Germ-line mutations of the p16(INK4)(MTS1) gene occur in a subset of patients with hepatocellular carcinoma

Abstract

The molecular mechanisms of hepatocarcinogenesis are poorly understood. Only very recently has there been a suggestion of familial hepatocellular carcinoma (HCC). We have analyzed the status of the p16(INK4)(MTS1) gene, a cyclin-dependent kinase inhibitor, in 26 patients with HCC of different etiologies. Four patients carried hemizygous germ-line point mutations of the p16(INK4)(MTS1) gene, suggesting the existence of familial HCC involving this gene.
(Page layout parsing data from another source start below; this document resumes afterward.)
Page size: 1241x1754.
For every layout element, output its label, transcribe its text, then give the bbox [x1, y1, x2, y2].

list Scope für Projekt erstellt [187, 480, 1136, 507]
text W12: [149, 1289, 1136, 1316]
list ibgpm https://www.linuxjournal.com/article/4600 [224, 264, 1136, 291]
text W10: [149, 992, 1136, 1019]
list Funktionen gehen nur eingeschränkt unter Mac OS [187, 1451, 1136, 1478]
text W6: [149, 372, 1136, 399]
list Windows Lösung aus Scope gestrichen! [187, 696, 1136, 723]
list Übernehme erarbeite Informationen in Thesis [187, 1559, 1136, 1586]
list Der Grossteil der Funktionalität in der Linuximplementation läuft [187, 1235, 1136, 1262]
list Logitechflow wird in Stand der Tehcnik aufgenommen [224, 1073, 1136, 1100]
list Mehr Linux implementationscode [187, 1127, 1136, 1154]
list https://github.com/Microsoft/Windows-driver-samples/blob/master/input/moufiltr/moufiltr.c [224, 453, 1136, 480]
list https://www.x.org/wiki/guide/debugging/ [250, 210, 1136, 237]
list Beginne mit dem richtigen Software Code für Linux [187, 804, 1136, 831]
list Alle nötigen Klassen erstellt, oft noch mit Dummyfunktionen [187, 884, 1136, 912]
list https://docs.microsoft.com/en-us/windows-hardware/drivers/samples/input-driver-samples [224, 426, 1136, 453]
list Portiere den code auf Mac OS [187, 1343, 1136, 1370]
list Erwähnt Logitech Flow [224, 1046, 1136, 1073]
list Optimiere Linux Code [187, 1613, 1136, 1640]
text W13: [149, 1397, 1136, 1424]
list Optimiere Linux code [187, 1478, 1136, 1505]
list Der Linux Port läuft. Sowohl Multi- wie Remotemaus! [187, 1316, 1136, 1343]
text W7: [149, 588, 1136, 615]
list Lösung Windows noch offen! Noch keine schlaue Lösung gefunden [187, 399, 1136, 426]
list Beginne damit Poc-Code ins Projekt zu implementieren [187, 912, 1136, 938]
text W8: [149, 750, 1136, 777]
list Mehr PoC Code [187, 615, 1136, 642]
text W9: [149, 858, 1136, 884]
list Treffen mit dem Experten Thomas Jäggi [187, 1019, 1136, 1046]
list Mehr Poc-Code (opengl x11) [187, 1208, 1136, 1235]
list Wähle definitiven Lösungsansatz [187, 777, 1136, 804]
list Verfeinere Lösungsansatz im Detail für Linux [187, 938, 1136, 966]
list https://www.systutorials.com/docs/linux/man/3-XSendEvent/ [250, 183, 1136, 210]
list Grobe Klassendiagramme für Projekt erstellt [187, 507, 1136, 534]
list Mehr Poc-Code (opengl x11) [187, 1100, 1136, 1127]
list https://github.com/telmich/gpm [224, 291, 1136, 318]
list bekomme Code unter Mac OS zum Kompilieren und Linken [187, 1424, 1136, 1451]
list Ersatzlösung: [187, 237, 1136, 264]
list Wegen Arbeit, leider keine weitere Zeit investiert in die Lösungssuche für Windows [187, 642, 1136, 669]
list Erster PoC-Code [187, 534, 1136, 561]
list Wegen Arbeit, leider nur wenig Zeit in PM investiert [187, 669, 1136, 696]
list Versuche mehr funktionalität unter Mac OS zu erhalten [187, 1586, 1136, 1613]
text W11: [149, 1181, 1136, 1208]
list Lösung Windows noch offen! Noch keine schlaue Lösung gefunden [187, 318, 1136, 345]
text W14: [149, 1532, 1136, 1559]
The wild-type allele was lost in the tumor in 2 of these 4 patients. Three of the patients carrying a germ-line mutation had non-cirrhosis- associated HCC. No somatic mutations of p16(INK4)(MTS1) were observed in the 26 cases of HCC. The most common somatic alteration of the p16(INK4)(MTS1) gene in HCC was de novo methylation, which was detected in 48% of the cases. Low levels (21%) of p16(INK4(MTS1) gene allele loss were observed. Altogether, these results indicate that alteration of the p16(INK4)(MTS1) gene plays an important role in the genesis of HCC.